Mom stared from the head of the table, hands clenched around her cutlery. One deep breath later, she said, “Only because you don’t try. Six years of college and grad school and you threw it all away—all that effort, all that money, all that time—so you could have fun becoming a social media sensation? What’s going to happen to you when the next big thing comes along, Elle? When Instagram and Twitter are obsolete and people have moved on from this pseudoscientific astrology fad to something else? You could’ve been a chemical engineer or a climatologist or worked for NASA had you wanted, but—”

“But I didn’t!” Elle’s eyelids were hot and a sour knot had formed inside her throat, bile and bitter indignation creeping up her esophagus, the resentment she’d buried for years beneath layers of defensive humor and nonchalance clawing its way to the surface. “That’s my point. That wasn’t what I wanted. I wasn’t happy.”

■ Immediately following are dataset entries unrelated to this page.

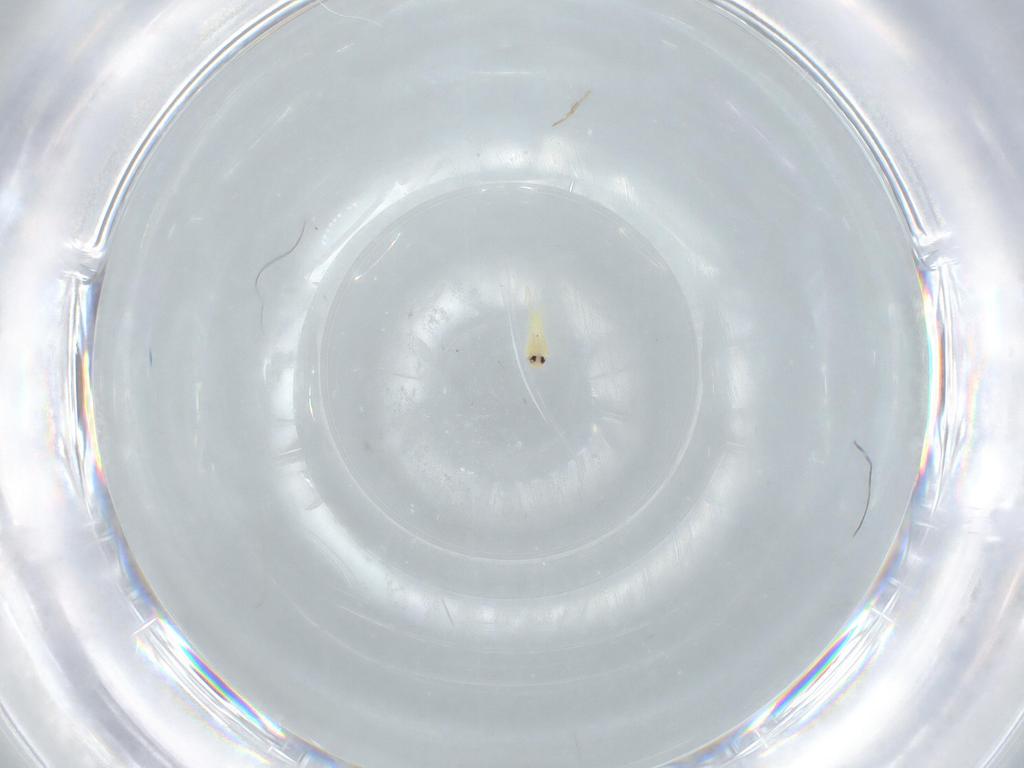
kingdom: Animalia
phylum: Arthropoda
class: Insecta
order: Hemiptera
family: Aleyrodidae
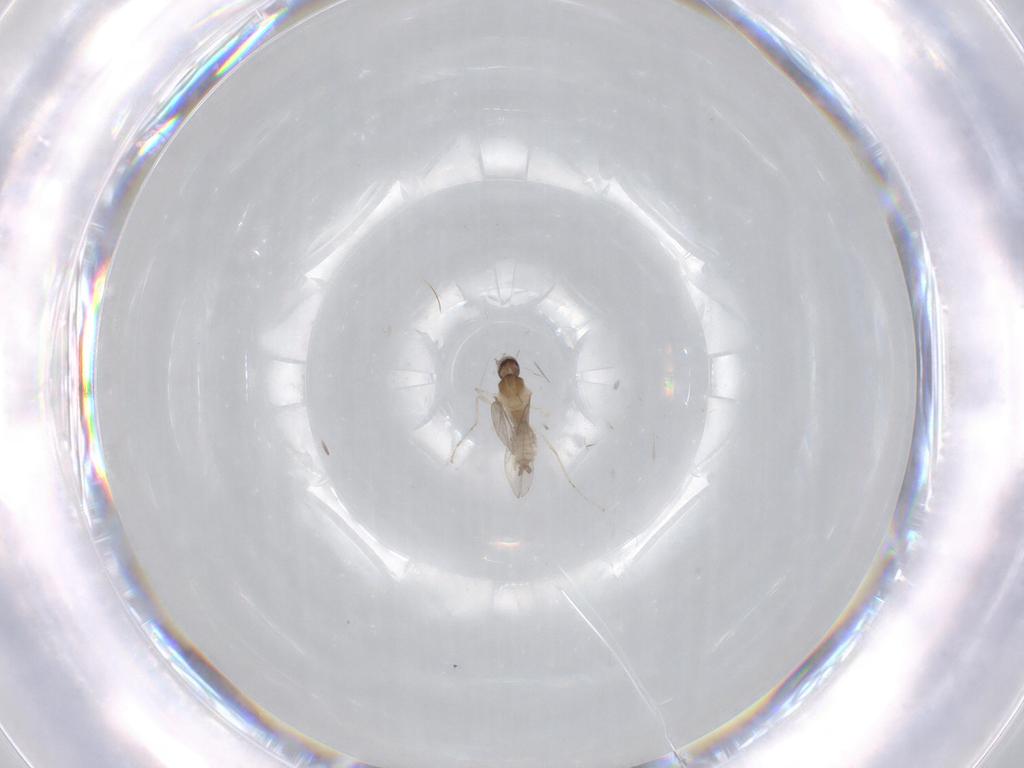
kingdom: Animalia
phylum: Arthropoda
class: Insecta
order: Diptera
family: Cecidomyiidae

Mom pressed her fingers to the space between her eyes and gave a weary sigh. “It’s Thanksgiving. The whole family is together. Your sister just announced her engagement. Could we not make a scene?” Her gaze darted to Darcy who was looking at Elle, eyes wide and jaw clenched.

Inside her head, Elle’s pulse beat too loud.

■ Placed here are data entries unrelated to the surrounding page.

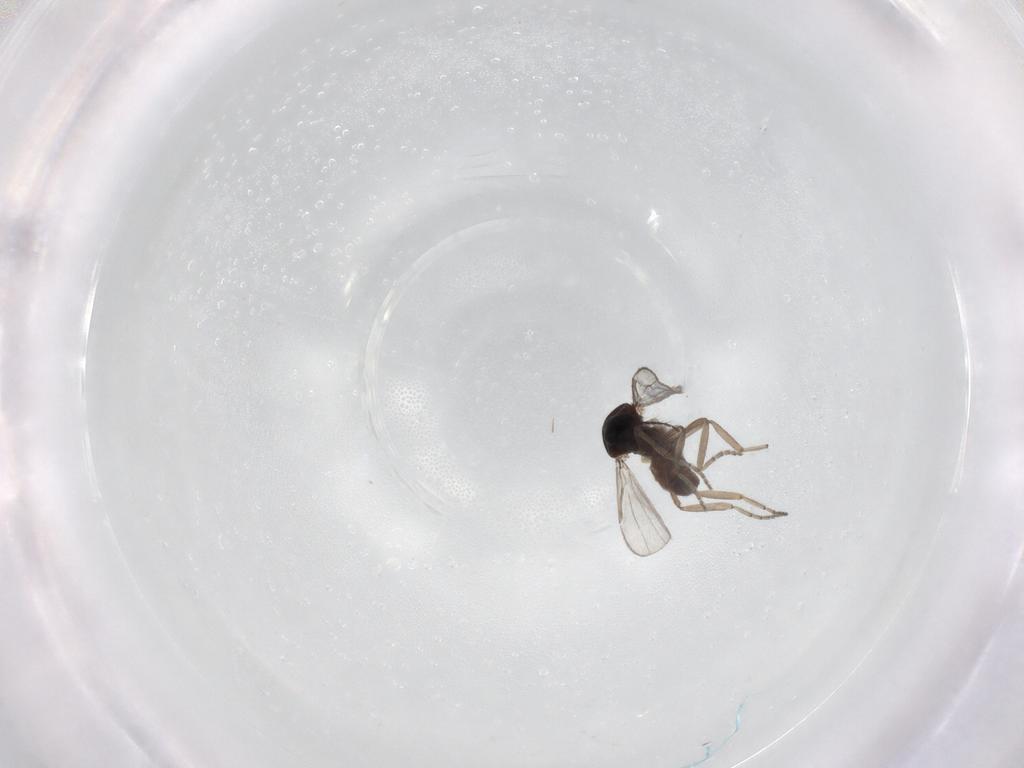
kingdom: Animalia
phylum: Arthropoda
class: Insecta
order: Diptera
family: Ceratopogonidae
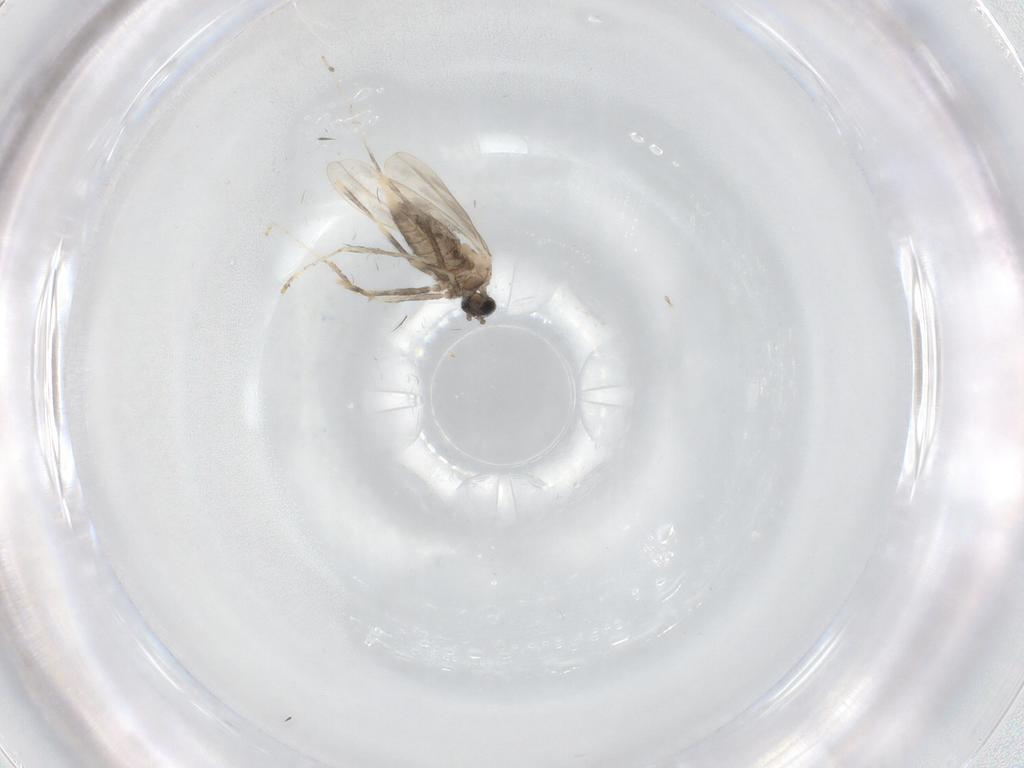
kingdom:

A scene. Of course. Adding insult to injury, she was also a train wreck. A mess. Darcy wasn’t looking for a relationship, but if she were? What did Elle even have to offer? Not even her own family thought she was good enough.

Her face was hot and her legs weak and her thoughts went disjointed, a scattershot inside her brain of colors and isolated words, desires and aches. She swallowed twice, her tongue thick, curling strangely around her words as she stood, arms hanging limply at her sides, fingertips tingling as the fight drained from her, replaced with bone-deep lethargy. “I’m going to get another drink and take a minute. So I don’t, you know, make another scene.”

“Elle,” Darcy called out, but Elle kept moving.

Left foot. Right foot. One foot in front of the other until she escaped down the hall to the kitchen with its clean counters and bright white cabinets. Elle ducked her chin and ran her fingers over the jingle bells affixed to her sweater. Blues and reds and greens. Orange and pink planets set against a starry sky. It looked like a box of crayons threw up on her and she loved this sweater but no one else did. She’d discovered it in the bottom of a half-off bin at a thrift store in the middle of April, someone having cleared out their closet and tossed it. Deemed it unworthy.